• [ACTIVITY LIST]:
**a.** List the five films in "The Columbia Pictures Pre-Code Collection" as named in the film release notes.
**b.** In the film release notes, what title was "Arizona" reissued under?
**c.** Continue the film release notes from the point where they stop.

• [EXCERPTED PASSAGE]:

The latest announcement from the TCM Vault Collection's licensing arrangement with Sony Pictures Home Entertainment is "The Columbia Pictures Pre-Code Collection,'' scheduled for July 2. The five titles to be distributed through TCM's website and Movies Unlimited include pair of Barbara Stanwyck vehicles, Lionel Barrymore's "Ten Cents a Dance'' (1931) with Ricardo Cortez and Nick Grinde's "Shopworn'' (1932) with Regis Toomey; as well as blonde bombshells Carole Lombard in Edward Buzzell's "Virtue'' (1932) opposite Pat O'Brien and Jean Harlow in William Beaudine's "Three Wise Girls'' (1932) with Mae Clarke. Rounding out the set is John Wayne's only starring role at Columbia, the uber-obscure "Arizona'' (1931) with Laura LaPlante. Title and setting notwithstanding, this is not a western; it was reissued as "Men Are Like That.''
Twilight Time, the boutique label that licenses catalogue titles from 20th Century Fox and Sony for limited-edition pressed Blu-ray releases sold online, has some great ones coming up: Fritz Lang's "The Big Heat'' (1953) with Glenn Ford, Gloria Grahame and Lee Marvin is scheduled on May 8, along with Henry Levin's "Journey to the Center of the Earth'' (1959), a splendid Jules Verne adaptation with the unlikely team of James Mason and Pat Boone. For June 12, Twilight Time has the never-on-DVD "The Wayward Bus'' (1957), a John Steinberg adaptation starring Joan Collins, Jayne Mansfield and Dan Dailey.

• [EXERCISE DATA]:
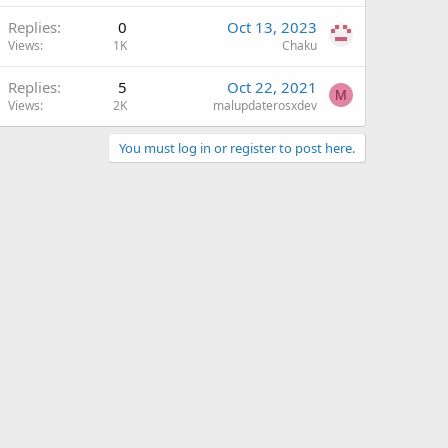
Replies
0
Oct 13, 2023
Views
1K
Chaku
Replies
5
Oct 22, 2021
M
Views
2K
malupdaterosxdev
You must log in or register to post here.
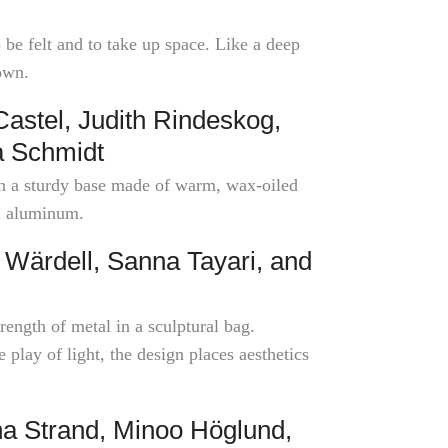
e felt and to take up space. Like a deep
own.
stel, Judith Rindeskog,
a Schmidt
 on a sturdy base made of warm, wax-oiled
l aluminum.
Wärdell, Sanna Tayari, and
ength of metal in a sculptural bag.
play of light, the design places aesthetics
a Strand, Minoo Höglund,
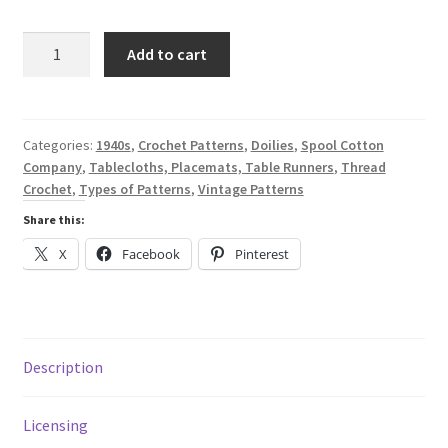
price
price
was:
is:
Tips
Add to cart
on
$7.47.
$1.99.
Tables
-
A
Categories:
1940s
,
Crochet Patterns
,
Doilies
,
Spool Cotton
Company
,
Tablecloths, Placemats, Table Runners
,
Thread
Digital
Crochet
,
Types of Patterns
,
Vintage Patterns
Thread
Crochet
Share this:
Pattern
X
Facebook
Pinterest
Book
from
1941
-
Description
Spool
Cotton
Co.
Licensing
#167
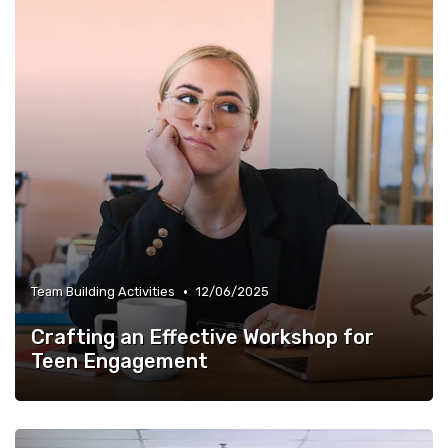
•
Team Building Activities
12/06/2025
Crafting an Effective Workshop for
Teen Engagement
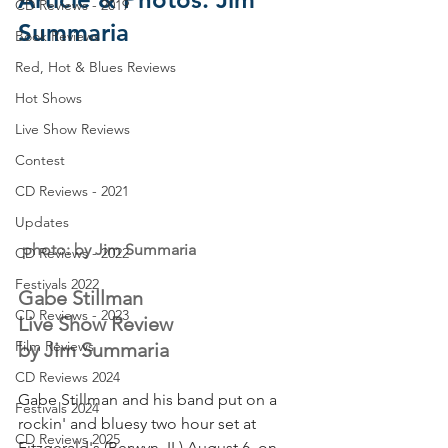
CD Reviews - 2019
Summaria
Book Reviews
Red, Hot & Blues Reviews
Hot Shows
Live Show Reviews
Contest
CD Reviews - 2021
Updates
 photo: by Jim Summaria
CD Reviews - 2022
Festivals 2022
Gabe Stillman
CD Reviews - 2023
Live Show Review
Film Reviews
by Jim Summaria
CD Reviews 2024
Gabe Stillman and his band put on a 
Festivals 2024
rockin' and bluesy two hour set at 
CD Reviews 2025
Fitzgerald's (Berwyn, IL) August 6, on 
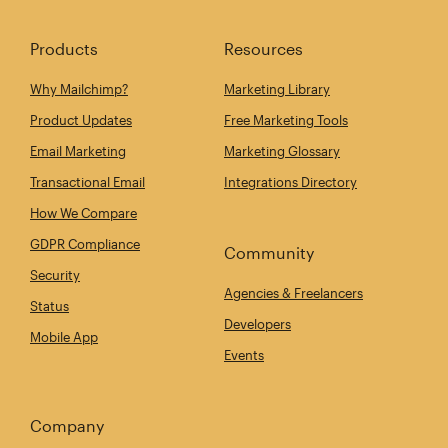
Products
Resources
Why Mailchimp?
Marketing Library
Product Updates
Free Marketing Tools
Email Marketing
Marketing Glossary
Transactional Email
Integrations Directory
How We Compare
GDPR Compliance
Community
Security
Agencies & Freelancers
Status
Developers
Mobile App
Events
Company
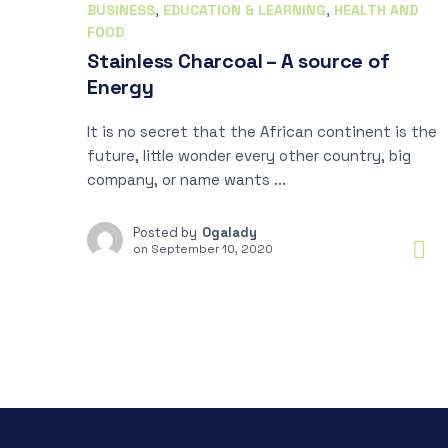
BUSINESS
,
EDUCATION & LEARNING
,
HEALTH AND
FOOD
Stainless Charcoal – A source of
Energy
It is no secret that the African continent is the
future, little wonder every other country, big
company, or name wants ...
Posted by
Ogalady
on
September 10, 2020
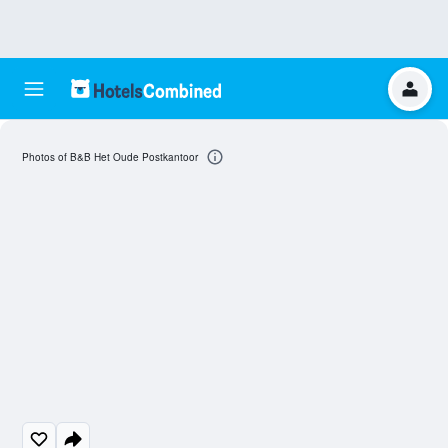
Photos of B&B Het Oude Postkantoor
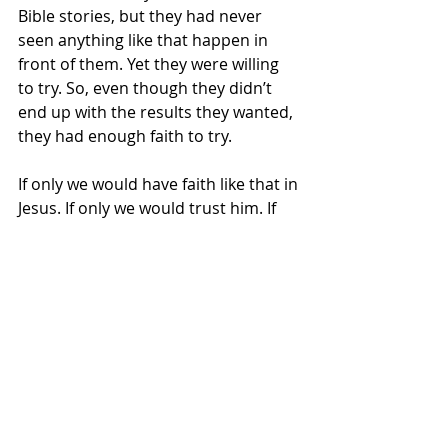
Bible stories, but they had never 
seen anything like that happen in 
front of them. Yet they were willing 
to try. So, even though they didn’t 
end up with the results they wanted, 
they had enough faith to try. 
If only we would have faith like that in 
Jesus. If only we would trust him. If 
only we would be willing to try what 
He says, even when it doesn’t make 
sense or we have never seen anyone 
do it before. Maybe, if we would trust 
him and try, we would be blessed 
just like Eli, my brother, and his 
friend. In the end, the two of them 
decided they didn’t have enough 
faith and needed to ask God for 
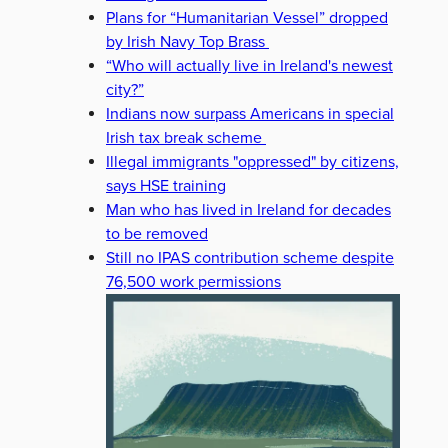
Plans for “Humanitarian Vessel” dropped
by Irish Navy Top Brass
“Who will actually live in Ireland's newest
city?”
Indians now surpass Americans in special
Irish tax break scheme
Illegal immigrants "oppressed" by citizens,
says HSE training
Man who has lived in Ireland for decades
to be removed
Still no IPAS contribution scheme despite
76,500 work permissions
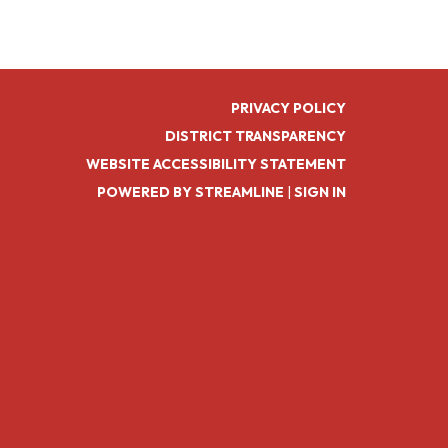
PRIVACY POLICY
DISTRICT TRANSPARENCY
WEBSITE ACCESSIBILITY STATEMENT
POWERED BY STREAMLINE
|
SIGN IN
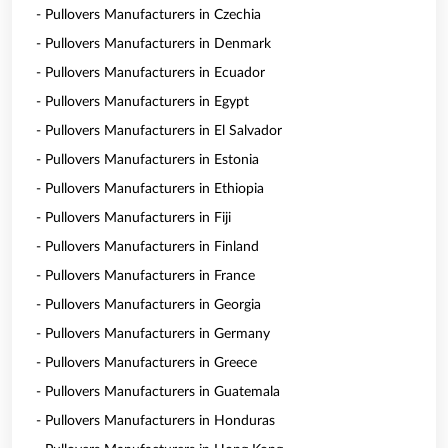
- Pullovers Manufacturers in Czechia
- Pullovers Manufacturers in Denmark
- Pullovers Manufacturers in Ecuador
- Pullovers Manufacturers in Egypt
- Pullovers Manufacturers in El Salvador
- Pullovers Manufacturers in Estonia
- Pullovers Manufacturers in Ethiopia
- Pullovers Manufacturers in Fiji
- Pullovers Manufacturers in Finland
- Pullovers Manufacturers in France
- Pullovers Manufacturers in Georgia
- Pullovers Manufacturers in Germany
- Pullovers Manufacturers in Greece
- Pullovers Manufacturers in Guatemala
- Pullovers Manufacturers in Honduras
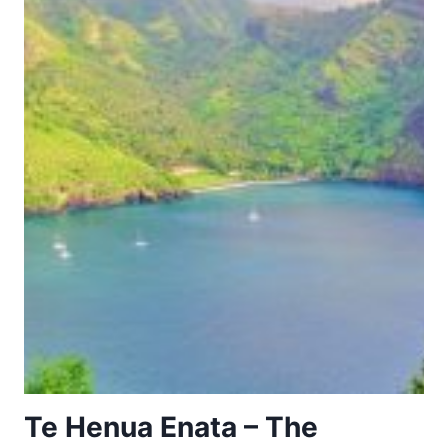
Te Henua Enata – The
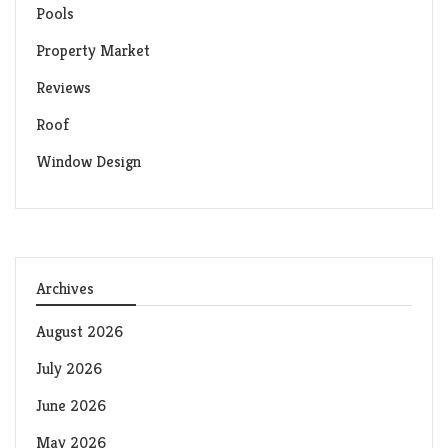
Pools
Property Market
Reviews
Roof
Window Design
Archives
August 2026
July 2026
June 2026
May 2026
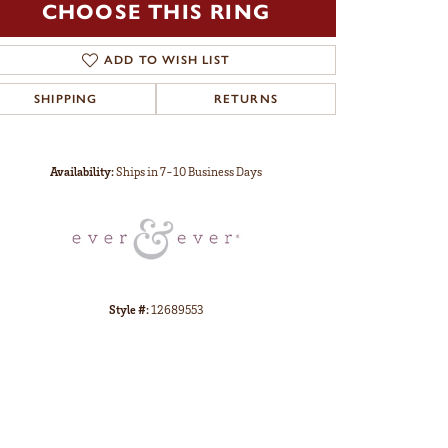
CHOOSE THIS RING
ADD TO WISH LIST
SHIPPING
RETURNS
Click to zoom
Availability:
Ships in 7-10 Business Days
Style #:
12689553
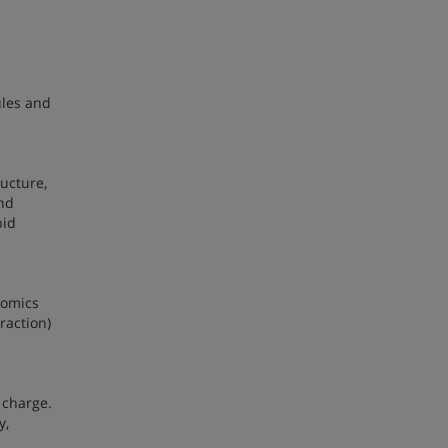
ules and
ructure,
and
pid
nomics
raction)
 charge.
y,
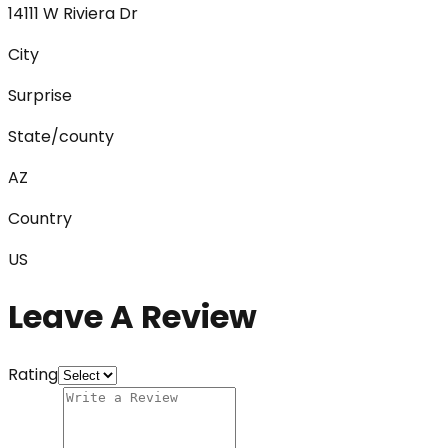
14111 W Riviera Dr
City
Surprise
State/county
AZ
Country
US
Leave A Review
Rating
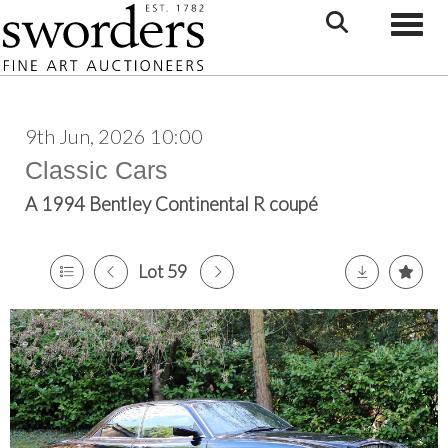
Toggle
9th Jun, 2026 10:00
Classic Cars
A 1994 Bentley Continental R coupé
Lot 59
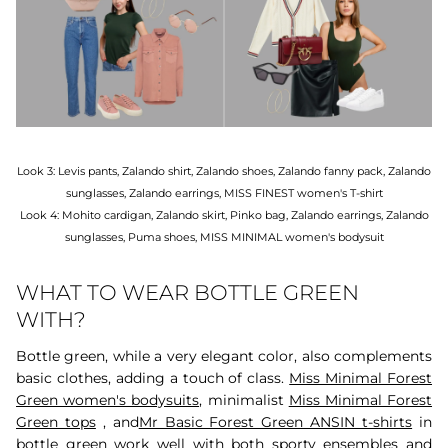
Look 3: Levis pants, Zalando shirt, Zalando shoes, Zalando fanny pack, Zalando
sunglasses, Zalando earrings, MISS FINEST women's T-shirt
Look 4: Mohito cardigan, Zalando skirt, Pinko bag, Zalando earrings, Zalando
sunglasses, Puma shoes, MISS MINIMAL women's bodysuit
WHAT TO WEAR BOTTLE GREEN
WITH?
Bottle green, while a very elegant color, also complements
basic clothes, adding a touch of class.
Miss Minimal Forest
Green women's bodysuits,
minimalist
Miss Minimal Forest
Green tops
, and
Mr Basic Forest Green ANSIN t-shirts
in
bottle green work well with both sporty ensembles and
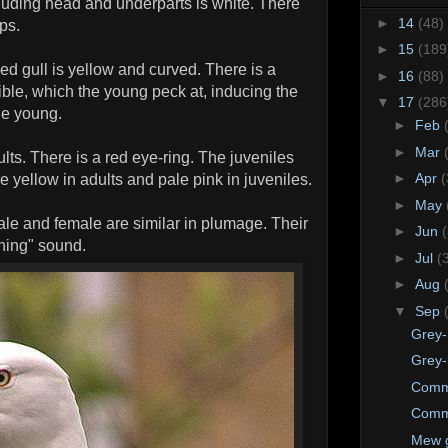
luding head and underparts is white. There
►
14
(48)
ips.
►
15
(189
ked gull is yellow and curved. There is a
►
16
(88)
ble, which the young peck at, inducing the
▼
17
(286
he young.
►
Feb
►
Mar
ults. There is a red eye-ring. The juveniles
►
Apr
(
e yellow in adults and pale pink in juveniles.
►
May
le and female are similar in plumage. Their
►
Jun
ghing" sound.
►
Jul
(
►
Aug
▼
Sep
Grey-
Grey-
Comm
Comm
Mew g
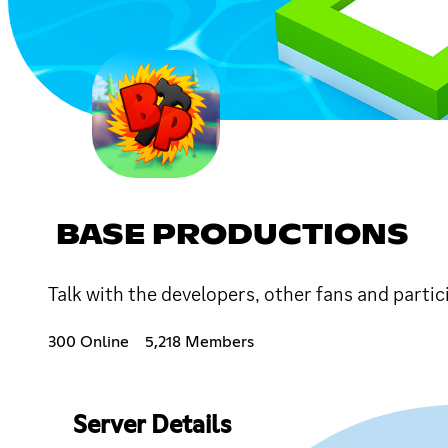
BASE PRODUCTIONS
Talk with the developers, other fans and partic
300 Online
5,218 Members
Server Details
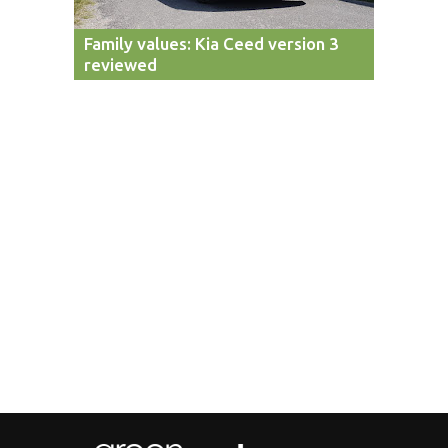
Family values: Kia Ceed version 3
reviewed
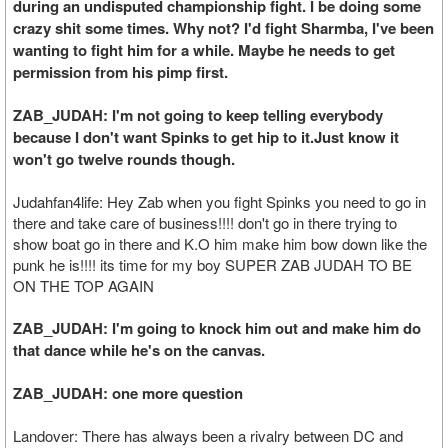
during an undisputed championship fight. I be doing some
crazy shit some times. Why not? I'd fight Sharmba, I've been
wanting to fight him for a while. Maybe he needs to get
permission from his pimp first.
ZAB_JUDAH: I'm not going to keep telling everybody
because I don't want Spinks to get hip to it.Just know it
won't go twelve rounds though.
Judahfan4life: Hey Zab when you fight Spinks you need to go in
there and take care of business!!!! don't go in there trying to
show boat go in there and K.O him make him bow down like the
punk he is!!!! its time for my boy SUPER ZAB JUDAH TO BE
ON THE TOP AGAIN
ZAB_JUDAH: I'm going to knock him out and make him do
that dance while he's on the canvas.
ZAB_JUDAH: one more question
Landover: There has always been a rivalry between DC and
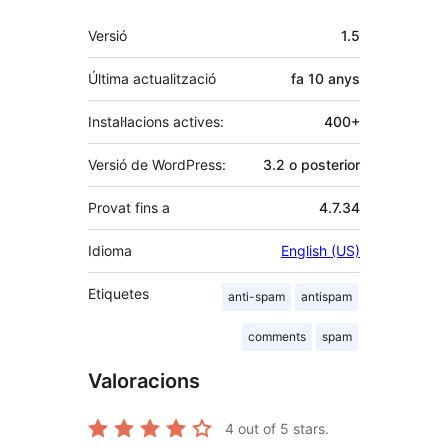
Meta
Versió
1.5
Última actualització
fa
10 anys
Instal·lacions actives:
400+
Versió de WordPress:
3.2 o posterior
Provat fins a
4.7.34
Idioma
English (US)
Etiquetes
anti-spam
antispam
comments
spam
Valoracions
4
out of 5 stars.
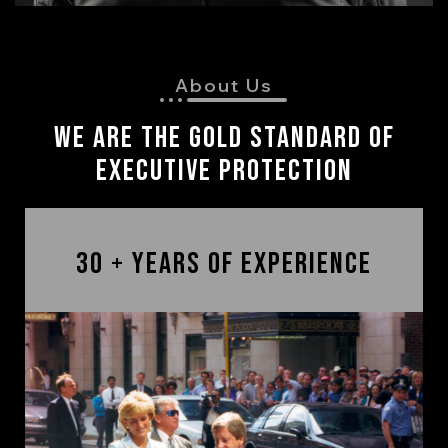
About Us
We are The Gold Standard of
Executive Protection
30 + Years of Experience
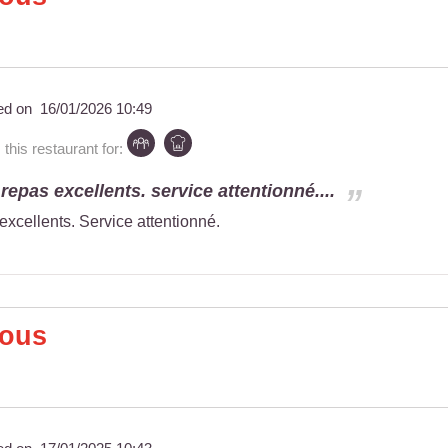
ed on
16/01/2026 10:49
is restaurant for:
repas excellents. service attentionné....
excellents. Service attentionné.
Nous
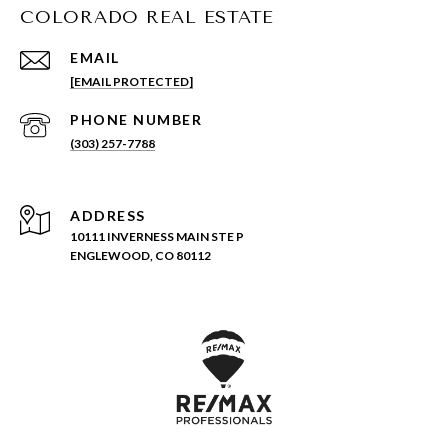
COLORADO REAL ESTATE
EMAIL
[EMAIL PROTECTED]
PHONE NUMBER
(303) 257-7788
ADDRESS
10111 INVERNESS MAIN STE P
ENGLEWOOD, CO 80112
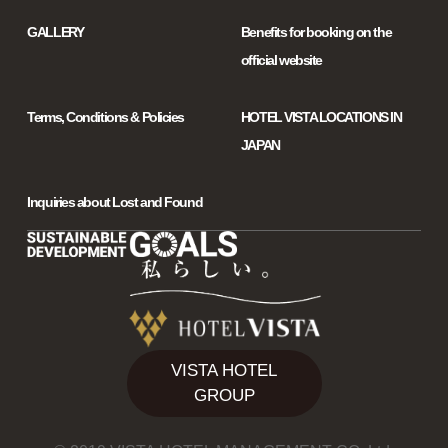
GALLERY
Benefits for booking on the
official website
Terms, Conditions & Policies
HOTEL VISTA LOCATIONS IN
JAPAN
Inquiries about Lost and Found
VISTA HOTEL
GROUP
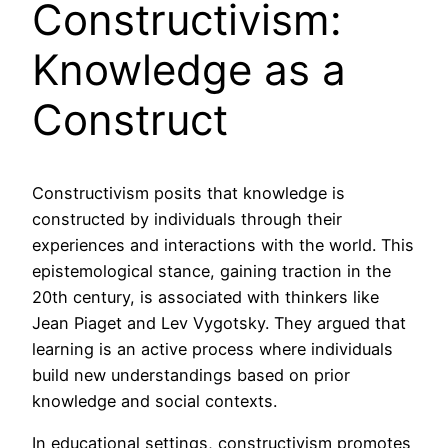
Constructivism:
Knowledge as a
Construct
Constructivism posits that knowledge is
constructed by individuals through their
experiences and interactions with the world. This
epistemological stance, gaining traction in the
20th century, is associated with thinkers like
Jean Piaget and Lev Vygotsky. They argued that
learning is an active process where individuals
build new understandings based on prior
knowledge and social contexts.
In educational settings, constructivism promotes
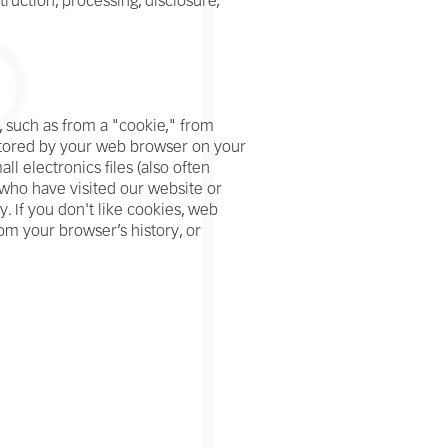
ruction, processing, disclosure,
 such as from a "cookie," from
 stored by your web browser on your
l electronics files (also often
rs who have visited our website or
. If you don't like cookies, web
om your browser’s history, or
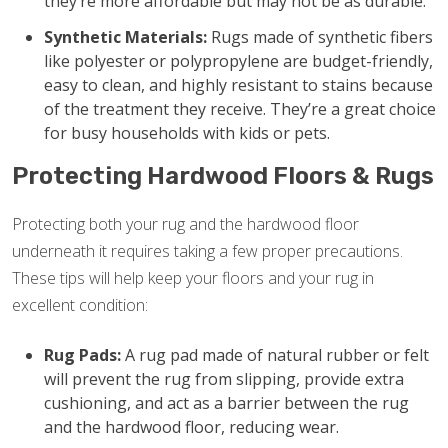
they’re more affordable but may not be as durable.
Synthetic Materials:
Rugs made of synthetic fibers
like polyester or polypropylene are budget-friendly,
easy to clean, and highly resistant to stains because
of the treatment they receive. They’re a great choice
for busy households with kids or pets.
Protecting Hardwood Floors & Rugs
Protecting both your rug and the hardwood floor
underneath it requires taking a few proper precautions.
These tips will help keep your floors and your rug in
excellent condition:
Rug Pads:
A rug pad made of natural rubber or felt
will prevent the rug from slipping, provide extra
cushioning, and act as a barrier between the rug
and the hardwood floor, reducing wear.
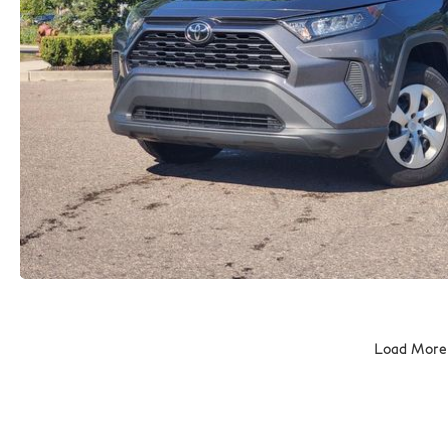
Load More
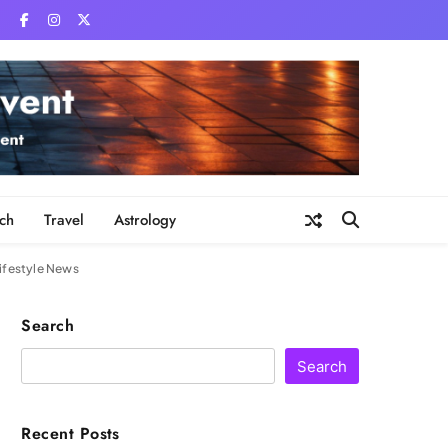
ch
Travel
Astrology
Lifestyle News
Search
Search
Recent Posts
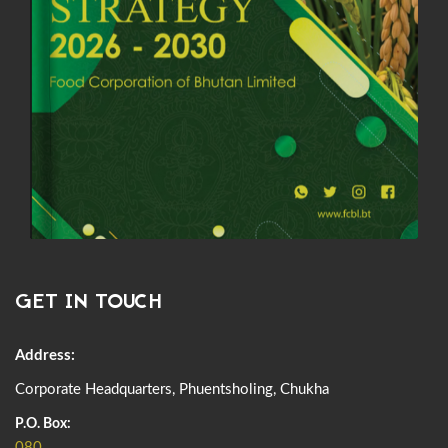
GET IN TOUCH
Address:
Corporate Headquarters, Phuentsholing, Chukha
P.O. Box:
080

• [ANSWERS TO THE TASKS]:
**a.**
- "Ten Cents a Dance" (1931)
- "Shopworn" (1932)
- "Virtue" (1932)
- "Three Wise Girls" (1932)
- "Arizona" (1931)

**b.** "Men Are Like That."

**c.**
The label's summer offerings include Charles Vidor's classic musical "Cover Girl'' (1944) starring Rita Hayworth and Gelly and Ken Annakin's all-star "Those Magnificent Men in Their Flying Machines or How I Flew from London to Paris in 25 hours 11 minutes'' (1965), both on July 10. On Aug. 14, Twilight Time will release George Sidney's "Bye Bye Birdie'' (1963) with Dick Van Dyke, Janet Leigh and Ann-Margret; and Blake Edwards' "High Time'' (1960), a never-on-DVD Bing Crosby musical (he appears in drag in one scene) co-starring Fabian and Tuesday Weld.